(Study material Opens)

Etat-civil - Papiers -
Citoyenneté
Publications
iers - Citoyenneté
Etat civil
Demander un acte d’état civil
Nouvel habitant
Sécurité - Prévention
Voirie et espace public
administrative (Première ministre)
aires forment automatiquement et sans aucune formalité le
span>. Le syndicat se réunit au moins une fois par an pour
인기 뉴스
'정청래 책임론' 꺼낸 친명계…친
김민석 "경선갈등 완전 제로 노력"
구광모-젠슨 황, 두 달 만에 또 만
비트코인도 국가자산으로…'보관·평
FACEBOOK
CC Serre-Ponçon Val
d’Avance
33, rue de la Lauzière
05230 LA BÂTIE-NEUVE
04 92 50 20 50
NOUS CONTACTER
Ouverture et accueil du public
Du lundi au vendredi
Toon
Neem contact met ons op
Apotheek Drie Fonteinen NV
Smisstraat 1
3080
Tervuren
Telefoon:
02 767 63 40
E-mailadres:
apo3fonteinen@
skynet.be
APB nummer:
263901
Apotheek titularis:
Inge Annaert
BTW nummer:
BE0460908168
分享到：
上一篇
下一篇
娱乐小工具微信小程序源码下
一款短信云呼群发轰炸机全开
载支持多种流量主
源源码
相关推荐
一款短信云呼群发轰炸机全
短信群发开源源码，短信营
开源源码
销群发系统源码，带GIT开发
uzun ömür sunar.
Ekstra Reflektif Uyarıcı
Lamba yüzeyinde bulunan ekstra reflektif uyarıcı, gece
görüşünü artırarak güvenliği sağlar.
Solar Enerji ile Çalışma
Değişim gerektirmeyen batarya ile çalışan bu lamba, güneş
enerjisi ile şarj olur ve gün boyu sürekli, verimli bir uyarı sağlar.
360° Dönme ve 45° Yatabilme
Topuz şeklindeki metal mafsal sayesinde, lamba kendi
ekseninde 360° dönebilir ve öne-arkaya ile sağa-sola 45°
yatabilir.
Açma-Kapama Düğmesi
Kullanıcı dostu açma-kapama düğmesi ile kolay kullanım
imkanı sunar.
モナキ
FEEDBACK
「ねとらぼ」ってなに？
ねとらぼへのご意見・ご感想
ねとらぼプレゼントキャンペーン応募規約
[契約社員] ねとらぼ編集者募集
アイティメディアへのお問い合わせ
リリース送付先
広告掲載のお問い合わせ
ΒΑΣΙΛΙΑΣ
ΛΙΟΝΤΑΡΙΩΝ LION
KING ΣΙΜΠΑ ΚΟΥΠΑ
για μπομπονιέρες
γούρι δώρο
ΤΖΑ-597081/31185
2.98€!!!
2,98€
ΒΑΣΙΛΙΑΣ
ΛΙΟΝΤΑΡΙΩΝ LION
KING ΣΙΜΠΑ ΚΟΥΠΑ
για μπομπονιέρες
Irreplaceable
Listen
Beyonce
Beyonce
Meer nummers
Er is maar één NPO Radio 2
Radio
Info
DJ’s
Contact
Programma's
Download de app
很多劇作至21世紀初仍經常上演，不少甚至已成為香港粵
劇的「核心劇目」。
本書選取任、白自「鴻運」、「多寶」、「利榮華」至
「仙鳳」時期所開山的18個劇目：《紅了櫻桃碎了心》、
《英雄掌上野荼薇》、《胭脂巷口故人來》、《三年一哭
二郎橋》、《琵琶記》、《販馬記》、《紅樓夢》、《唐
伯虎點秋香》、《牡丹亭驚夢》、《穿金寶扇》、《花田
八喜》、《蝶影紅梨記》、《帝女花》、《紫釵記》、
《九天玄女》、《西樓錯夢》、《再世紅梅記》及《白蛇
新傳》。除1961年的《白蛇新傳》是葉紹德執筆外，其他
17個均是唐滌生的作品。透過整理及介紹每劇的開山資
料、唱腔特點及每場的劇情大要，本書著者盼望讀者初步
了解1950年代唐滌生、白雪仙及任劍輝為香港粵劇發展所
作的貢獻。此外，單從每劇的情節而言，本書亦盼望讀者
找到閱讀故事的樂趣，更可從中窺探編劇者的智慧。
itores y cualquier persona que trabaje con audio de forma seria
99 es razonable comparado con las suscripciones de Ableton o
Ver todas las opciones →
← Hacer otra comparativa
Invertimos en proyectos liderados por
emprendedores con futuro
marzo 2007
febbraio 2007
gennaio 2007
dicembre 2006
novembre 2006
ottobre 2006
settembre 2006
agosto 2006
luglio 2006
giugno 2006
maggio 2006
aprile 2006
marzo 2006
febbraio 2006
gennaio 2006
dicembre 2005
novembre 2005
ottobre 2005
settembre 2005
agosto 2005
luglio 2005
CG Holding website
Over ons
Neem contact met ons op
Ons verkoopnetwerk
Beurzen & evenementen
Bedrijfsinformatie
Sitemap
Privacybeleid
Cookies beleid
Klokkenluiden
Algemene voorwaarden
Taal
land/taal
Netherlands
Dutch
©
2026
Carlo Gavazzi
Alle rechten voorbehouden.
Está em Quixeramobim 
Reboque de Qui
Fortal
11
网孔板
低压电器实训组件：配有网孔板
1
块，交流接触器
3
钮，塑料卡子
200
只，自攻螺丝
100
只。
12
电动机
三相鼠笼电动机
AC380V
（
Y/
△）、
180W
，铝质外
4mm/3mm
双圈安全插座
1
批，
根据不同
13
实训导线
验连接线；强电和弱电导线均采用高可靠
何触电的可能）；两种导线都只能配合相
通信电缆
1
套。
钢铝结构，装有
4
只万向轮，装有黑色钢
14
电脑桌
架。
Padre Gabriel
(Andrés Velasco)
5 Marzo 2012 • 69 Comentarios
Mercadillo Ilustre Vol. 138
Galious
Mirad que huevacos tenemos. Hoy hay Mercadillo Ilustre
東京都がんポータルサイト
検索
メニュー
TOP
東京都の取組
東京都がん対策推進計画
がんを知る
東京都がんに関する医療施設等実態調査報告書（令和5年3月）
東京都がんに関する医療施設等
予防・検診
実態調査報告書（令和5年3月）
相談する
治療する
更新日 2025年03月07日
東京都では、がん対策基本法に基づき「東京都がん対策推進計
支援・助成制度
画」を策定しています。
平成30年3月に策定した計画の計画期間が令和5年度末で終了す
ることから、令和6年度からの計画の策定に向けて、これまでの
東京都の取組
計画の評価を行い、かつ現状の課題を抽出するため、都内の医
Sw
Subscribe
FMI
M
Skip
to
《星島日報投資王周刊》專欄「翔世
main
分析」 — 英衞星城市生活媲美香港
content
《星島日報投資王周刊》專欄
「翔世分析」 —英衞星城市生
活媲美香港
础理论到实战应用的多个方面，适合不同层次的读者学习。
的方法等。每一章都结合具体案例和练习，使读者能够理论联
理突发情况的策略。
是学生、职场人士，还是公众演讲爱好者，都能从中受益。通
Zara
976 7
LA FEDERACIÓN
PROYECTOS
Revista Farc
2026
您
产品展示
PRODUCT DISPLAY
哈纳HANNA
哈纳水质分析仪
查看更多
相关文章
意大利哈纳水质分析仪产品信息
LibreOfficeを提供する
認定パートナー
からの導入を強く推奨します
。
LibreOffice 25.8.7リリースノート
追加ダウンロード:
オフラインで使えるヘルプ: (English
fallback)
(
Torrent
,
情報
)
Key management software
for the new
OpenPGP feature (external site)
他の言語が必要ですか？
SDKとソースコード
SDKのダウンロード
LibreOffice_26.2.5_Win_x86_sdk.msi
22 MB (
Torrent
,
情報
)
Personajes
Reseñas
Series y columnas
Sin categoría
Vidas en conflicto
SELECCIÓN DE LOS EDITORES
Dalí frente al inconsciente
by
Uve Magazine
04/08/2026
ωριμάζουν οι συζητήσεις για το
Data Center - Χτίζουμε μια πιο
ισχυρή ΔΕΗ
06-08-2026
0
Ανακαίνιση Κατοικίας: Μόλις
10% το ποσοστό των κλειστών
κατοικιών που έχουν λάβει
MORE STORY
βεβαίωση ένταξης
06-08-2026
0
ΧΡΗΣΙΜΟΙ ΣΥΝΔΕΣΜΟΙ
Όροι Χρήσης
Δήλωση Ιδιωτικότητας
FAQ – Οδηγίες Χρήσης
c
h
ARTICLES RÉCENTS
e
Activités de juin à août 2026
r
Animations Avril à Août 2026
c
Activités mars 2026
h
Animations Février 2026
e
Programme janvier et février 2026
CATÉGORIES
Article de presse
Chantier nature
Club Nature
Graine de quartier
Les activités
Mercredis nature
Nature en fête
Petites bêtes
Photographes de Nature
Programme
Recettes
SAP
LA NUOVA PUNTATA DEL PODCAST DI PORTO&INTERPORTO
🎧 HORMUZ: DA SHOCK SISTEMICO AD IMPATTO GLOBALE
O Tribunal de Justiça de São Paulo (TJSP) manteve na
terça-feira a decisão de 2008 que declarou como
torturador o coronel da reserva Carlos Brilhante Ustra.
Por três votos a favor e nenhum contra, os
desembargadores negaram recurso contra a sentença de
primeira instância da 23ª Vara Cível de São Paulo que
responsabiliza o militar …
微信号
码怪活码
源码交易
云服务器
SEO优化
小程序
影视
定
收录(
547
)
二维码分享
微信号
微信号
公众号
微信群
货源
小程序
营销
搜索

(Study material Closes)

◆ What the exercise asks
What you return must be the lines above that run from the line with "Demander un acte d’état civil" to the line with "17個均是唐滌生的作品。透過整理及介紹每劇的開山資", inclusive, each copied exactly.

◆ Reply
Demander un acte d’état civil
Nouvel habitant
Sécurité - Prévention
Voirie et espace public
administrative (Première ministre)
aires forment automatiquement et sans aucune formalité le
span>. Le syndicat se réunit au moins une fois par an pour
인기 뉴스
'정청래 책임론' 꺼낸 친명계…친
김민석 "경선갈등 완전 제로 노력"
구광모-젠슨 황, 두 달 만에 또 만
비트코인도 국가자산으로…'보관·평
FACEBOOK
CC Serre-Ponçon Val
d’Avance
33, rue de la Lauzière
05230 LA BÂTIE-NEUVE
04 92 50 20 50
NOUS CONTACTER
Ouverture et accueil du public
Du lundi au vendredi
Toon
Neem contact met ons op
Apotheek Drie Fonteinen NV
Smisstraat 1
3080
Tervuren
Telefoon:
02 767 63 40
E-mailadres:
apo3fonteinen@
skynet.be
APB nummer:
263901
Apotheek titularis:
Inge Annaert
BTW nummer:
BE0460908168
分享到：
上一篇
下一篇
娱乐小工具微信小程序源码下
一款短信云呼群发轰炸机全开
载支持多种流量主
源源码
相关推荐
一款短信云呼群发轰炸机全
短信群发开源源码，短信营
开源源码
销群发系统源码，带GIT开发
uzun ömür sunar.
Ekstra Reflektif Uyarıcı
Lamba yüzeyinde bulunan ekstra reflektif uyarıcı, gece
görüşünü artırarak güvenliği sağlar.
Solar Enerji ile Çalışma
Değişim gerektirmeyen batarya ile çalışan bu lamba, güneş
enerjisi ile şarj olur ve gün boyu sürekli, verimli bir uyarı sağlar.
360° Dönme ve 45° Yatabilme
Topuz şeklindeki metal mafsal sayesinde, lamba kendi
ekseninde 360° dönebilir ve öne-arkaya ile sağa-sola 45°
yatabilir.
Açma-Kapama Düğmesi
Kullanıcı dostu açma-kapama düğmesi ile kolay kullanım
imkanı sunar.
モナキ
FEEDBACK
「ねとらぼ」ってなに？
ねとらぼへのご意見・ご感想
ねとらぼプレゼントキャンペーン応募規約
[契約社員] ねとらぼ編集者募集
アイティメディアへのお問い合わせ
リリース送付先
広告掲載のお問い合わせ
ΒΑΣΙΛΙΑΣ
ΛΙΟΝΤΑΡΙΩΝ LION
KING ΣΙΜΠΑ ΚΟΥΠΑ
για μπομπονιέρες
γούρι δώρο
ΤΖΑ-597081/31185
2.98€!!!
2,98€
ΒΑΣΙΛΙΑΣ
ΛΙΟΝΤΑΡΙΩΝ LION
KING ΣΙΜΠΑ ΚΟΥΠΑ
για μπομπονιέρες
Irreplaceable
Listen
Beyonce
Beyonce
Meer nummers
Er is maar één NPO Radio 2
Radio
Info
DJ’s
Contact
Programma's
Download de app
很多劇作至21世紀初仍經常上演，不少甚至已成為香港粵
劇的「核心劇目」。
本書選取任、白自「鴻運」、「多寶」、「利榮華」至
「仙鳳」時期所開山的18個劇目：《紅了櫻桃碎了心》、
《英雄掌上野荼薇》、《胭脂巷口故人來》、《三年一哭
二郎橋》、《琵琶記》、《販馬記》、《紅樓夢》、《唐
伯虎點秋香》、《牡丹亭驚夢》、《穿金寶扇》、《花田
八喜》、《蝶影紅梨記》、《帝女花》、《紫釵記》、
《九天玄女》、《西樓錯夢》、《再世紅梅記》及《白蛇
新傳》。除1961年的《白蛇新傳》是葉紹德執筆外，其他
17個均是唐滌生的作品。透過整理及介紹每劇的開山資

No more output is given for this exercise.